Sexual dimorphism in the molecular mechanisms of insulin resistance during a critical developmental window in Wistar rats

• Published in: Cell communication and signaling Vol. 20; no. 1; pp. 1 - 154
• Main Authors: Ortiz-Huidobro, Rosa Isela, Larqué, Carlos, Velasco, Myrian, Chávez-Maldonado, Juan Pablo, Sabido, Jean, Sanchez-Zamora, Yuriko Itzel, Hiriart, Marcia
• Format: Journal Article
• Language: English
• Published: London BioMed Central 12.10.2022; BMC
• Subjects: Adipocytes; Adipose tissue; AKT protein; Animals; Binding sites; Blood glucose; Body fat; Carbohydrates; Critical developmental window; Diabetes; Diet; Gender differences; Gene expression; Glucose; Glucose homeostasis; Glucose tolerance; Hormones; Insulin; Insulin resistance; Insulin signaling pathway; Intolerance; Kinases; Lipids; Males; Metabolic disorders; Metabolic syndrome; Molecular modelling; Musculoskeletal system; Obesity; Phosphorylation; Physiology; Protein synthesis; Proteins; Rodents; S6K1 kinase; Serine; Sexes; Sexual dimorphism; Signal transduction; Skeletal muscle; Threonine; Weaning
• ISSN: 1478-811X; 1478-811X
• DOI: 10.1186/s12964-022-00965-6

Abstract Background Insulin resistance (IR) is a condition in which the response of organs to insulin is impaired.
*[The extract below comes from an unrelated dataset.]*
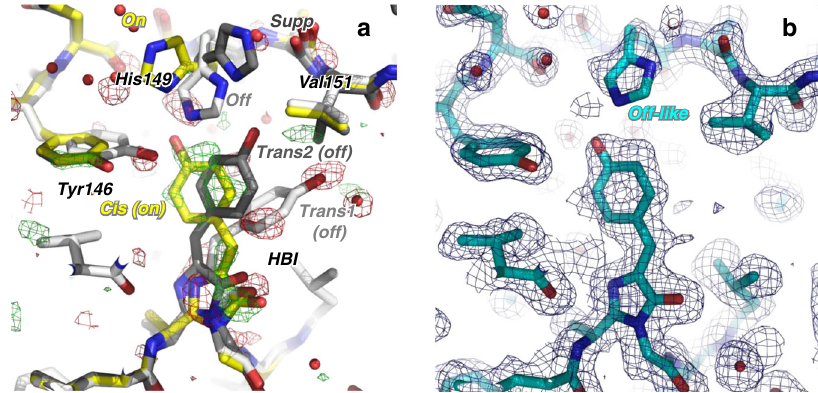
Fig. 4 10-ns intermediate-state structure. a Q-weighted difference electron density map (F obs laser_on_ Δ 10ns – F obs laser_off ), determined from SFX data with and without pump-laser activation, is contoured at + 3 σ (green) and − 3 σ (red) and overlaid onto the model determined from the laser_off dataset. b Model of the laser_on_ Δ 10 ns intermediate structure (cyan) determined by difference re fi nement at 1.85 Å resolution. 2F extrapolated laser_on_ Δ 10ns – F calc (blue, 1 σ ) and F extrapolated laser_on_ Δ 10ns – F calc maps (green/red, ±3 σ , respectively) are laser_off model (Fig. 4a). The strongest features are located at the chromophore and its direct environment. Negative (down to − 5.7 σ ) and positive (up to 4.5 σ ) peaks are observed at the positions of the trans1 and the cis chromophore, respectively, in not observe a negative peak on the trans2 chromophore. Such a negative peak might have vanished by overlay of a nearby positive peak on the cis chromophore (Fig. 4a). Additionally, negative peaks are present on the off-state conformers of Tyr146 ( − 4.2 σ )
IR is an early marker of metabolic dysfunction. However, IR also appears in physiological contexts during critical developmental windows. The molecular mechanisms of physiological IR are largely unknown in both sexes. Sexual dimorphism in insulin sensitivity is observed since early stages of development. We propose that during periods of accelerated growth, such as around weaning, at postnatal day 20 (p20) in rats, the kinase S6K1 is overactivated and induces impairment of insulin signaling in its target organs. This work aimed to characterize IR at p20, determine its underlying mechanisms, and identify whether sexual dimorphism in physiological IR occurs during this stage. Methods We determined systemic insulin sensitivity through insulin tolerance tests, glucose tolerance tests, and blood glucose and insulin levels under fasting and fed conditions at p20 and adult male and female Wistar rats. Furthermore, we quantified levels of S6K1 phosphorylated at threonine 389 (T389) (active form) and its target IRS1 phosphorylated at serine 1101 (S1101) (inhibited form). In addition, we assessed insulin signal transduction by measuring levels of Akt phosphorylated at serine 473 (S473) (active form) in white adipose tissue and skeletal muscle through western blot. Finally, we determined the presence and function of GLUT4 in the plasma membrane by measuring the glucose uptake of adipocytes. Results were compared using two-way ANOVA (With age and sex as factors) and one-way ANOVA with post hoc Tukey’s tests or t-student test in each corresponding case. Statistical significance was considered for P values < 0.05. Results We found that both male and female p20 rats have elevated levels of glucose and insulin, low systemic insulin sensitivity, and glucose intolerance. We identified sex- and tissue-related differences in the activation of insulin signaling proteins in p20 rats compared to adult rats. Conclusions Male and female p20 rats present physiological insulin resistance with differences in the protein activation of insulin signaling. This suggests that S6K1 overactivation and the resulting IRS1 inhibition by phosphorylation at S1101 may modulate to insulin sensitivity in a sex- and tissue-specific manner.